J’aurais aimé revoir Namur avec lui, encore me promener dans les rues avec lui. Sans arrière-pensée, en toute amitié. En prenant notre temps. Comme en souvenir de ma première visite de Namur.

Mais je crois que je reverrai Namur seule. Même si un nouvel ami se propose de s’y promener avec moi.

Car les villes prennent parfois les visages de ceux qui nous les font découvrir et j’ai envie de laisser telles quelles mes images. Dans quelques mois Namur aura deux visages, celui de l’été 2005 et de celui qui me l’a fait découvrir, et celui de 2006 dont je tisse déjà l’itinéraire. L’un n’effacera pas l’autre.
Tout compte fait, je crois bien que j’irai en solitaire à Namur. M’approprierai la ville et laisserai mes pas me mener au hasard à la rencontre de moi-même. Et ce sera un moment inoubliable.

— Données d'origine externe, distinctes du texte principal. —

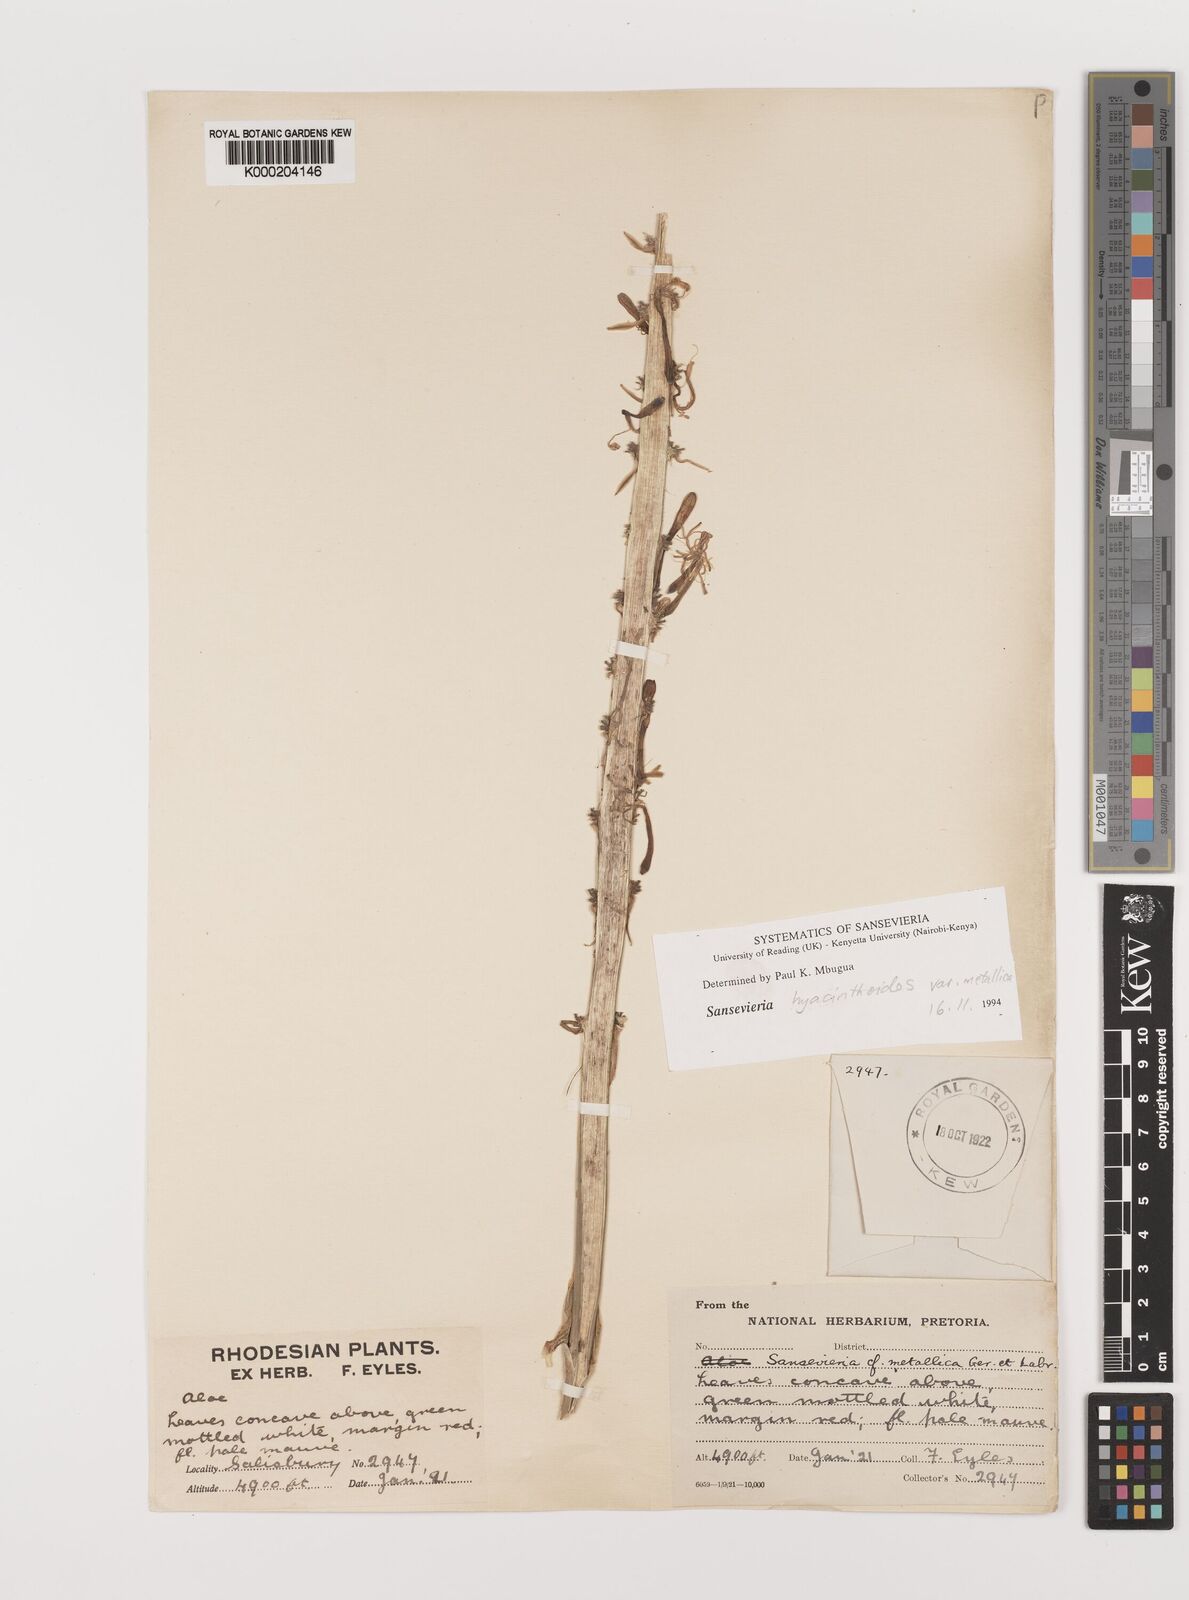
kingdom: Plantae
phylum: Tracheophyta
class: Liliopsida
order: Asparagales
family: Asparagaceae
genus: Dracaena
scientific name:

Il en va ainsi des moments et des gens. Les moments qui ont compté, même si les souvenirs sont moins vifs, ne peuvent être gommés, pas plus que les gens qui nous ont marqués ne peuvent se voir balayés même si la vie les a éloignés de nous.

Oui, je reverrai Namur. Dans quelques mois. Et s’écrira ainsi une nouvelle page de mes histoires belges.